Extracted page text data
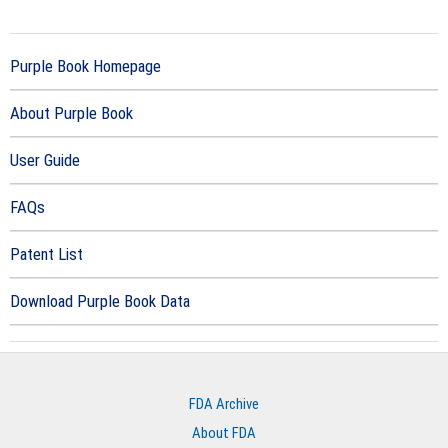
Purple Book Homepage
About Purple Book
User Guide
FAQs
Patent List
Download Purple Book Data
FDA Archive
About FDA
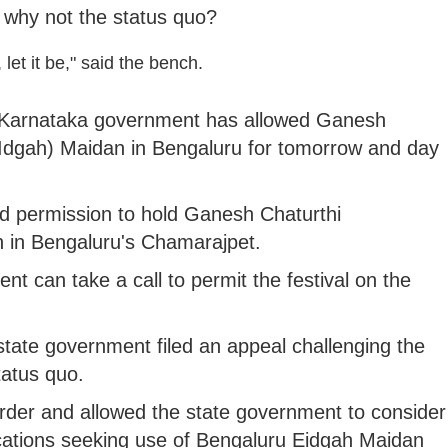
 why not the status quo?
let it be," said the bench.
e Karnataka government has allowed Ganesh
 (Idgah) Maidan in Bengaluru for tomorrow and day
d permission to hold Ganesh Chaturthi
n in Bengaluru's Chamarajpet.
t can take a call to permit the festival on the
state government filed an appeal challenging the
tatus quo.
order and allowed the state government to consider
cations seeking use of Bengaluru Eidgah Maidan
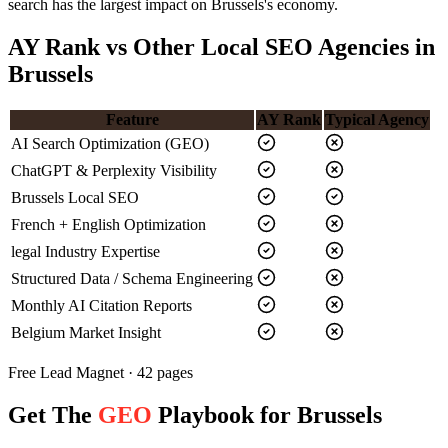
search has the largest impact on Brussels's economy.
AY Rank vs Other Local SEO Agencies in
Brussels
Feature
AY Rank
Typical Agency
AI Search Optimization (GEO)
ChatGPT & Perplexity Visibility
Brussels Local SEO
French + English Optimization
legal Industry Expertise
Structured Data / Schema Engineering
Monthly AI Citation Reports
Belgium Market Insight
Free Lead Magnet · 42 pages
Get The
GEO
Playbook for Brussels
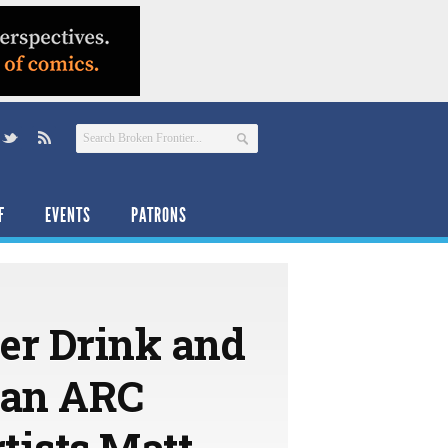
F
EVENTS
PATRONS
er Drink and
 an ARC
tists Matt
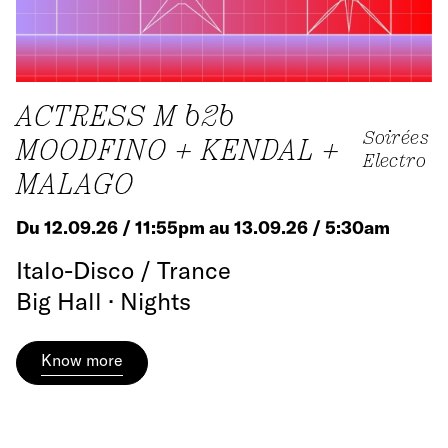
ACTRESS M b2b
Soirées
MOODFINO + KENDAL +
Electro
MALAGO
Du 12.09.26 / 11:55pm au 13.09.26 / 5:30am
Italo-Disco / Trance
Big Hall · Nights
Know more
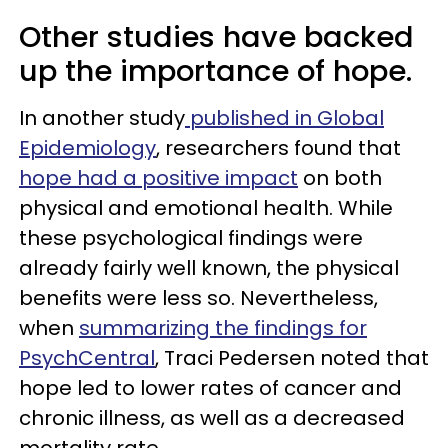
Other studies have backed
up the importance of hope.
In another study
published in Global
Epidemiology
, researchers found that
hope had a positive impact
on both
physical and emotional health. While
these psychological findings were
already fairly well known, the physical
benefits were less so. Nevertheless,
when
summarizing the findings for
PsychCentral
, Traci Pedersen noted that
hope led to lower rates of cancer and
chronic illness, as well as a decreased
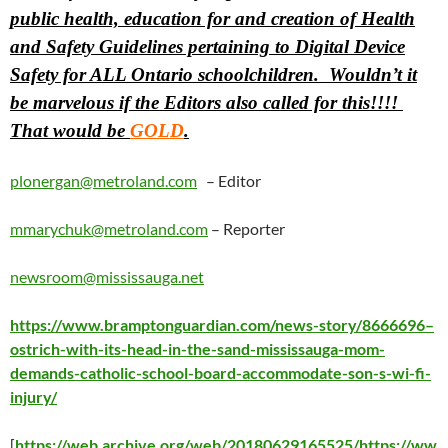
public health, education for and creation of Health
and Safety Guidelines pertaining to Digital Device
Safety for ALL Ontario schoolchildren. Wouldn’t it
be marvelous if the Editors also called for this!!!!
That would be
GOLD
.
plonergan@metroland.com
– Editor
mmarychuk@metroland.com
– Reporter
newsroom@mississauga.net
https://www.bramptonguardian.com/news-story/8666696–
ostrich-with-its-head-in-the-sand-mississauga-mom-
demands-catholic-school-board-accommodate-son-s-wi-fi-
injury/
[
https://web.archive.org/web/20180629165525/https://ww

> [Directive]
Using the records above, return verbatim only the part that opens with the line containing "Italo-Disco / Trance" and closes with the line containing "hope led to lower rates of cancer and"; pictures stay out.

> [Exercise response]
Italo-Disco / Trance
Big Hall · Nights
Know more
Other studies have backed
up the importance of hope.
In another study
published in Global
Epidemiology
, researchers found that
hope had a positive impact
on both
physical and emotional health. While
these psychological findings were
already fairly well known, the physical
benefits were less so. Nevertheless,
when
summarizing the findings for
PsychCentral
, Traci Pedersen noted that
hope led to lower rates of cancer and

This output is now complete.